--- start Text block ---

LONDON: Oil prices edged down to hover below $77 a barrel on Wednesday after a surprise hike in crude inventories in the world’s top energy consumer the United States dampened risk appetite for commodities.
US crude inventories jumped 579,000 barrels in the week to June 11 and oil product stocks rose across the board, weekly data from the American Petroleum Institute (API) trade group said on Tuesday.
US crude for July fell 27 cents to $76.67 a barrel at 1026 GMT after trading above $77 a barrel earlier. ICE Brent crude oil for delivery in August was down 5 cents at $77.05 a barrel by the same time.
"When you look at the last data on the API side, it showed an increase in crude oil. We are also looking at a big jump in gasoline stocks and that could be pretty bearish for oil," said Christopher Barret, an oil analyst at Credit Agricole.
A US government inventory report from the Energy Information Administration, deemed by many to be more comprehensive than the API, will be published later on Wednesday and is set to provide further direction.
The report will give clues on demand at the start of the summer driving season when gasoline consumption peaks.
A provisional poll of Reuters analysts showed that crude oil inventories dropped 1.2 million barrels and gasoline inventories rose 200,000 barrels last week.
US weekly retail gasoline demand rose 1.4 percent in the week ended June 11 as prices at the pump continued to dip, but demand was down 2.2 percent year-on-year, the SpendingPulse report said on Tuesday.

--- end Text block ---

• Parts of the exercise:
A: Quote the oil price report between "US crude inventories" and "at Credit Agricole.", inclusive.
B: Translate this sentence from the oil price report into Spanish: "The report will give clues on demand at the start of the summer driving season when gasoline consumption peaks."

--- start Data excerpts ---

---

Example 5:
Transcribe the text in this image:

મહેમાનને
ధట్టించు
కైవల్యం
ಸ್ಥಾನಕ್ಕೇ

--- end Data excerpts ---

• Full solutions:
A:
US crude inventories jumped 579,000 barrels in the week to June 11 and oil product stocks rose across the board, weekly data from the American Petroleum Institute (API) trade group said on Tuesday.
US crude for July fell 27 cents to $76.67 a barrel at 1026 GMT after trading above $77 a barrel earlier. ICE Brent crude oil for delivery in August was down 5 cents at $77.05 a barrel by the same time.
"When you look at the last data on the API side, it showed an increase in crude oil. We are also looking at a big jump in gasoline stocks and that could be pretty bearish for oil," said Christopher Barret, an oil analyst at Credit Agricole.

B: El informe dará pistas sobre la demanda al inicio de la temporada de conducción de verano, cuando el consumo de gasolina alcanza su punto máximo.